To determine the execution sequence for the component instances, TFX analyzes the artifact dependencies.
- The data ingestion component does not have any artifact dependencies, so it can be the first node in the graph.
- StatisticsGen depends on the examples produced by data ingestion, so it must be executed after data ingestion.
- SchemaGen depends on the statistics created by StatisticsGen, so it must be executed after StatisticsGen.
- ExampleValidator depends on the statistics created by StatisticsGen and the schema created by SchemaGen, so it must be executed after StatisticsGen and SchemaGen.
- Transform depends on the examples produced by data ingestion and the schema created by SchemaGen, so it must be executed after data ingestion and SchemaGen.
- Trainer depends on the examples produced by data ingestion, the schema created by SchemaGen, and the saved model produced by Transform. The Trainer can be executed only after data ingestion, SchemaGen, and Transform.
- Evaluator depends on the examples produced by data ingestion and the saved model produced by the Trainer, so it must be executed after data ingestion and the Trainer.
- The custom deployer depends on the saved model produced by the Trainer and the analysis results created by the Evaluator, so the deployer must be executed after the Trainer and the Evaluator.

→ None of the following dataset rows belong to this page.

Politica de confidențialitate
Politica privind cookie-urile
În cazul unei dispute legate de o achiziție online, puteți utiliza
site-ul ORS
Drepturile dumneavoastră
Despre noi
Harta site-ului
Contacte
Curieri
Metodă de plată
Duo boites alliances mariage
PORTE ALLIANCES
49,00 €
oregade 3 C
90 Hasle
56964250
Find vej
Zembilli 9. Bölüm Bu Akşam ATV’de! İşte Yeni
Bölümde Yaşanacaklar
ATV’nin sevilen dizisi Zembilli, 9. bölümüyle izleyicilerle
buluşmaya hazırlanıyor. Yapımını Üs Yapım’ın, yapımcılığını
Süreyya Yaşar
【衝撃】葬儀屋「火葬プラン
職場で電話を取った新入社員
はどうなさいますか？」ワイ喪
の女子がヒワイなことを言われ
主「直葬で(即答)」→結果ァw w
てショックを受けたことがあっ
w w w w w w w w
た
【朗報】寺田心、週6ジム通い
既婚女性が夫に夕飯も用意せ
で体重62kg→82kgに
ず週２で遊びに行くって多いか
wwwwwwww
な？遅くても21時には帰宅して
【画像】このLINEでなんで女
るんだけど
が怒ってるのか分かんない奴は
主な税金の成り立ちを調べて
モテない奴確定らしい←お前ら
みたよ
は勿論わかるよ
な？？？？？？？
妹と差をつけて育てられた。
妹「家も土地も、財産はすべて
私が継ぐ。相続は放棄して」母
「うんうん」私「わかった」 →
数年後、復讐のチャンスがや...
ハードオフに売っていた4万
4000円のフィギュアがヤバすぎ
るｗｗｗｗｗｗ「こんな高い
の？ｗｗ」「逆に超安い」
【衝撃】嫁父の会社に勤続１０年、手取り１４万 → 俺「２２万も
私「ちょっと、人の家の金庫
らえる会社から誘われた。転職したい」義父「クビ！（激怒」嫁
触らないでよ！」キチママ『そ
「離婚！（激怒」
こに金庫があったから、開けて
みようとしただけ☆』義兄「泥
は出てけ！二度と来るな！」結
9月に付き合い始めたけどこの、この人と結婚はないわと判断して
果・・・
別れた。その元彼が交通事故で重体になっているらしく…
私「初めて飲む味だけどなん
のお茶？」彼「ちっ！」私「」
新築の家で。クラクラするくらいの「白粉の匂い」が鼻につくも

Based on this analysis, an orchestrator runs:
- The data ingestion, StatisticsGen, SchemaGen component instances sequentially.
- The ExampleValidator and Transform components can run in parallel since they share input artifact dependencies and do not depend on each other's output.
- After the Transform component is complete, the Trainer, Evaluator, and custom deployer component instances run sequentially.
Learn more about building a TFX pipeline.
TFX Pipeline Template¶
TFX Pipeline Templates make it easier to get started with pipeline development by providing a prebuilt pipeline that you can customize for your use case.
Learn more about customizing a TFX pipeline template.
Pipeline Run¶
A run is a single execution of a pipeline.
Orchestrator¶
An Orchestrator is a system where you can execute pipeline runs. TFX supports orchestrators such as: Apache Airflow, Apache Beam, and Kubeflow Pipelines. TFX also uses the term DagRunner to refer to an implementation that supports an orchestrator.